— WORK ORDER —
Show every line of the records that contains the string "values".

+ + + + +

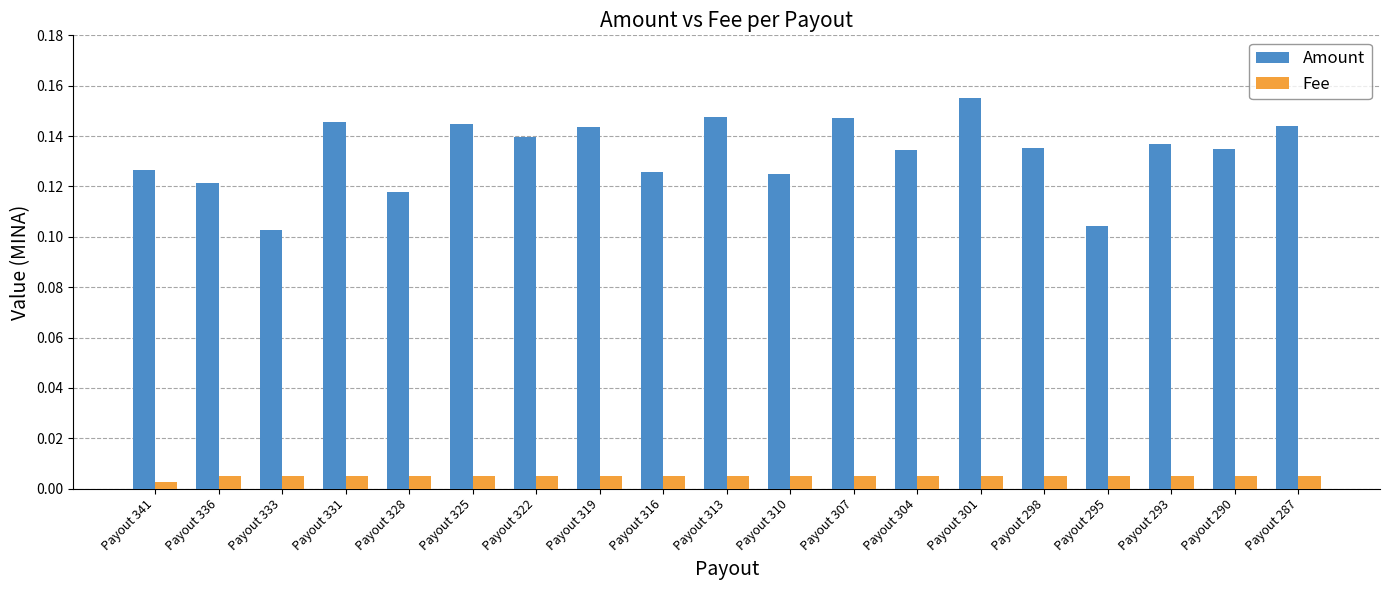

Which series changed the most between Payout 322 and Payout 313?

Amount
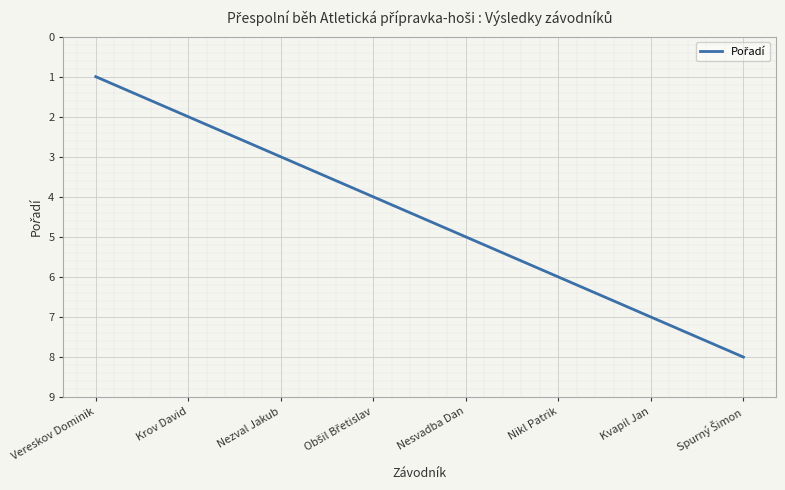

What is the change in value from Krov David to Nikl Patrik?

+4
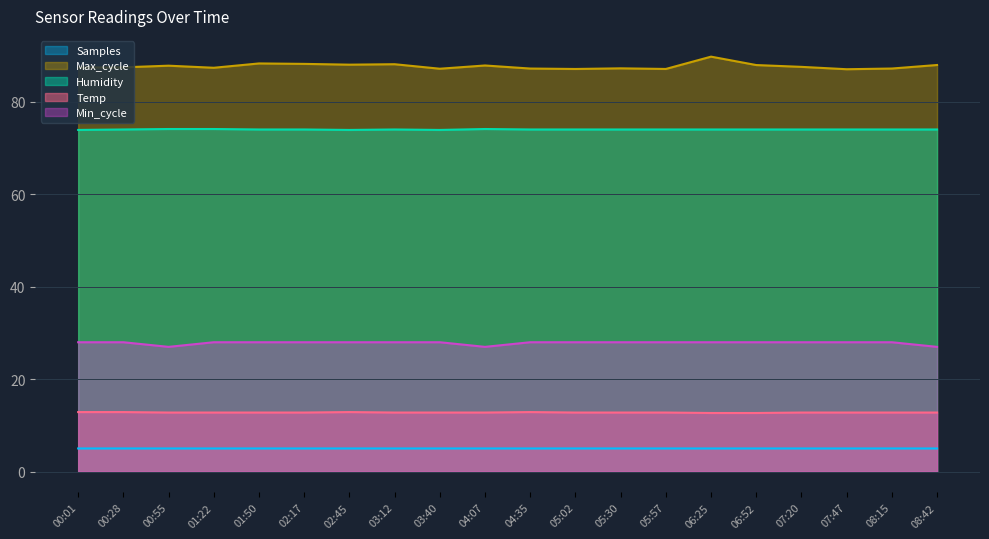

At which label does Humidity first exceed 74?

00:55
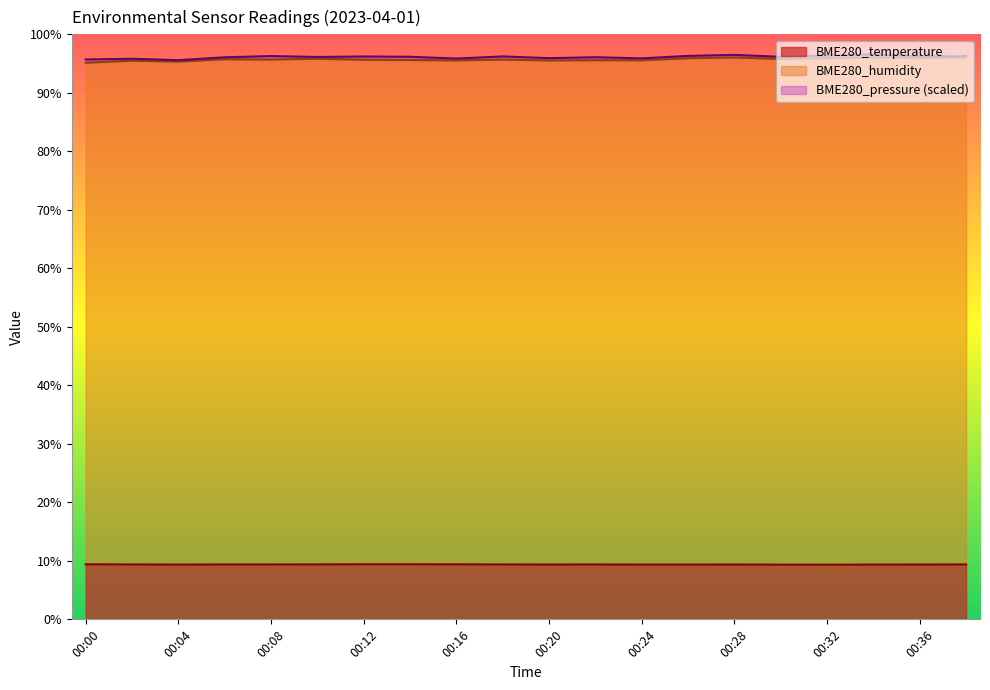

Reading left to right, what are all the values shown in this chart?

BME280_temperature: 9.4	9.4	9.4	9.4	9.4	9.4	9.4	9.4	9.4	9.4	9.4	9.4	9.4	9.4	9.4	9.3	9.3	9.4	9.4	9.4
BME280_humidity: 95.2	95.5	95.3	95.8	95.7	95.8	95.7	95.6	95.5	95.7	95.5	95.6	95.6	95.9	96.0	95.8	95.9	96.1	96.0	96.1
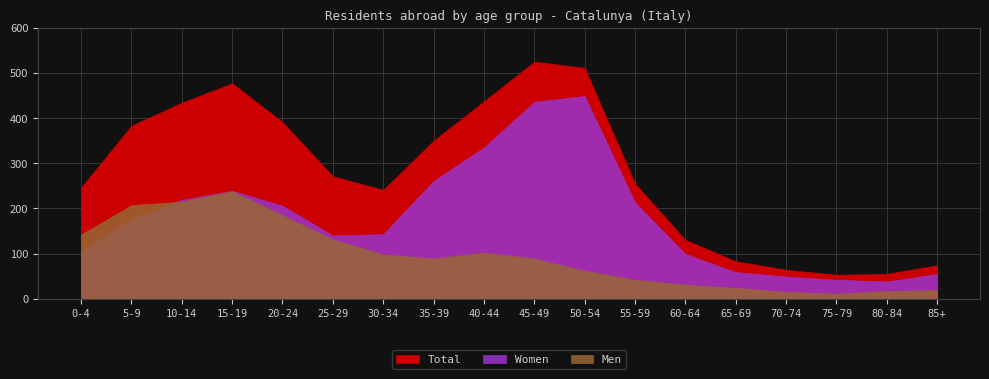

In Men, how many points are higher than both neighbors (excluding endpoints)?

2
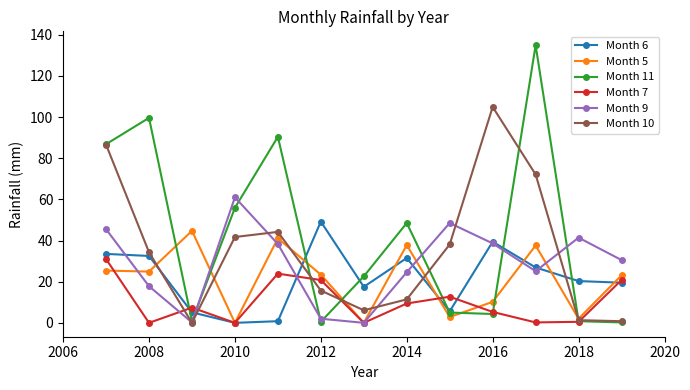

Which series has the largest range (max minus min)?

Month 11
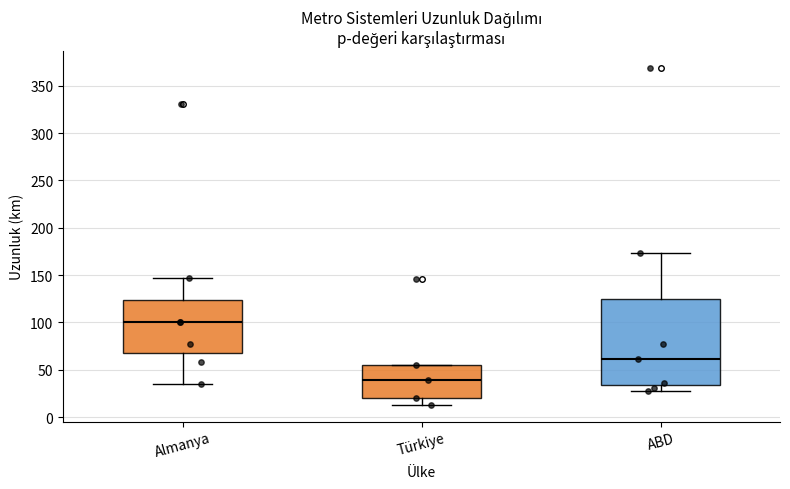

Where is the upper edge of the box for Türkiye on the y-axis? The values are not printed on the chart, so give them approximately, as read against the axis.

55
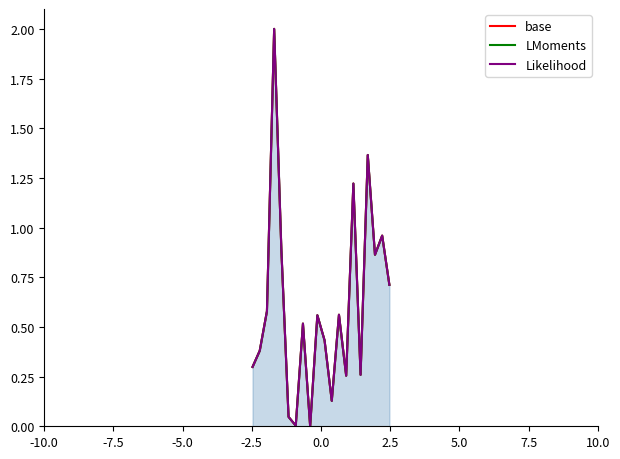

How many data points in Likelihood are above 0?

19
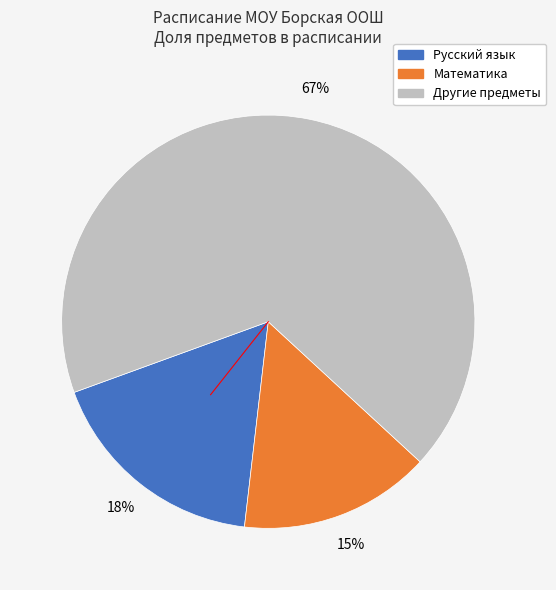

Does any single category account for the majority?

Yes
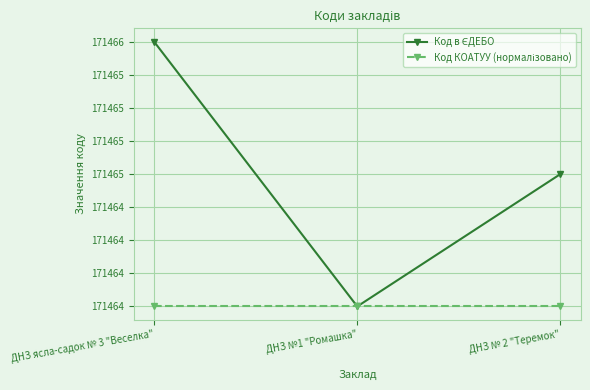

What is the difference between the highest and lowest values at ДНЗ № 2 "Теремок"?

1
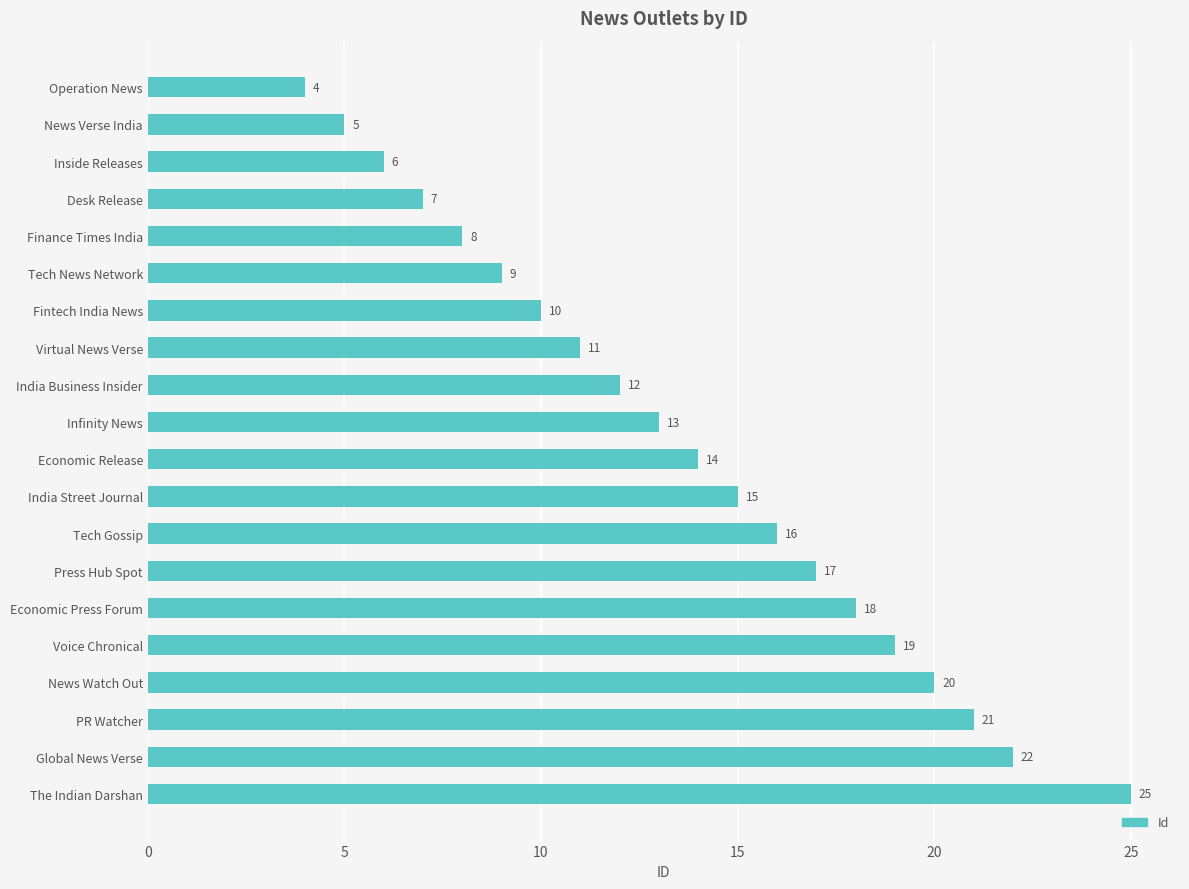

How many bars are there in total?

20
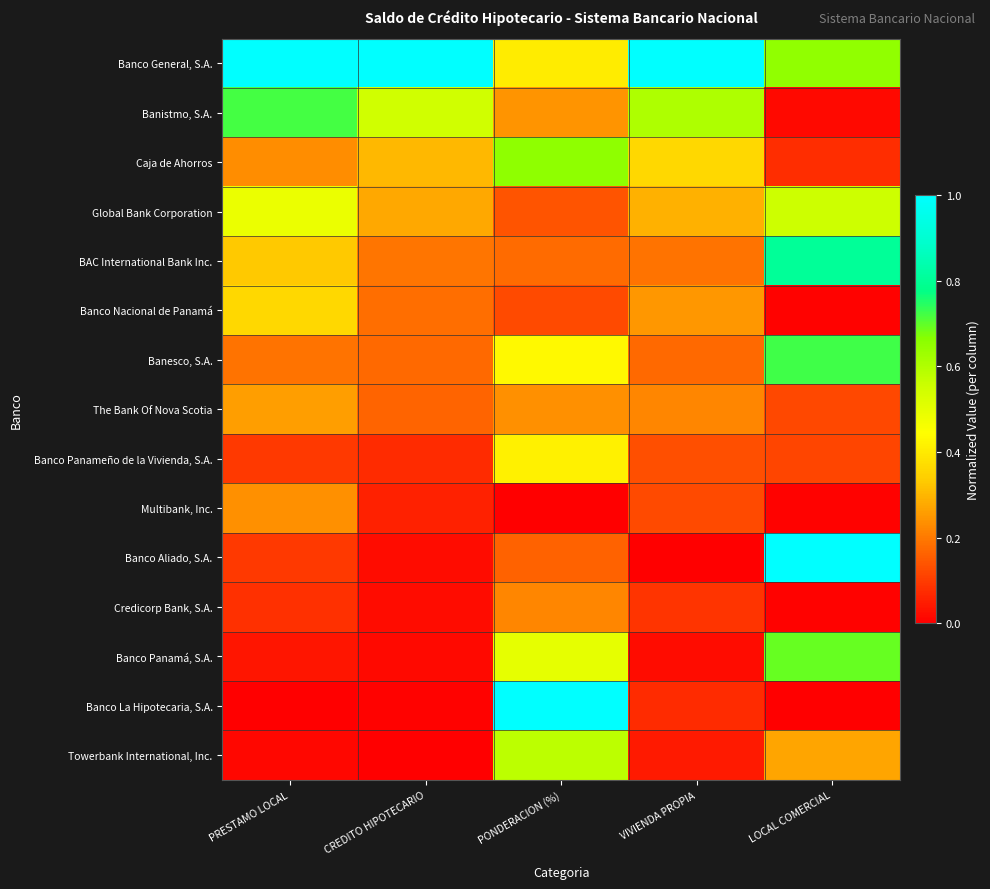

What is the spread (max minus min) of values at PRESTAMO LOCAL?

1.0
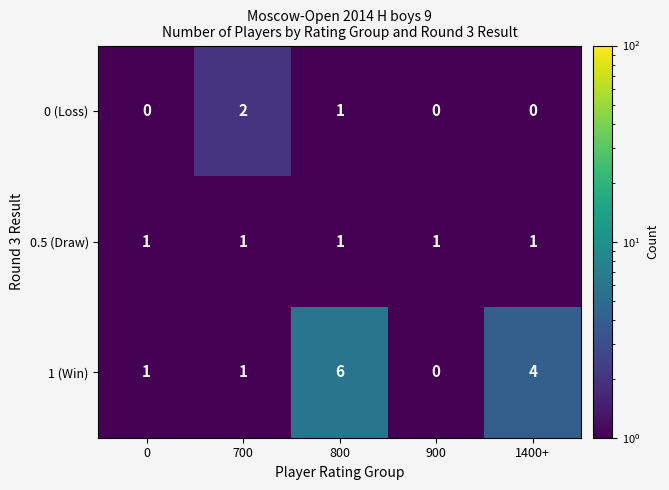

List the series in order of their peak value, lowest first.

0.5 (Draw), 0 (Loss), 1 (Win)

+ + + + +

— YOUR SOLUTION —
Reading left to right, what are all the values shown in this chart?
Where is the upper edge of the box for Türkiye on the y-axis? The values are not printed on the chart, so give them approximately, as read against the axis.
What is the difference between the highest and lowest values at ДНЗ № 2 "Теремок"?
What is the spread (max minus min) of values at PRESTAMO LOCAL?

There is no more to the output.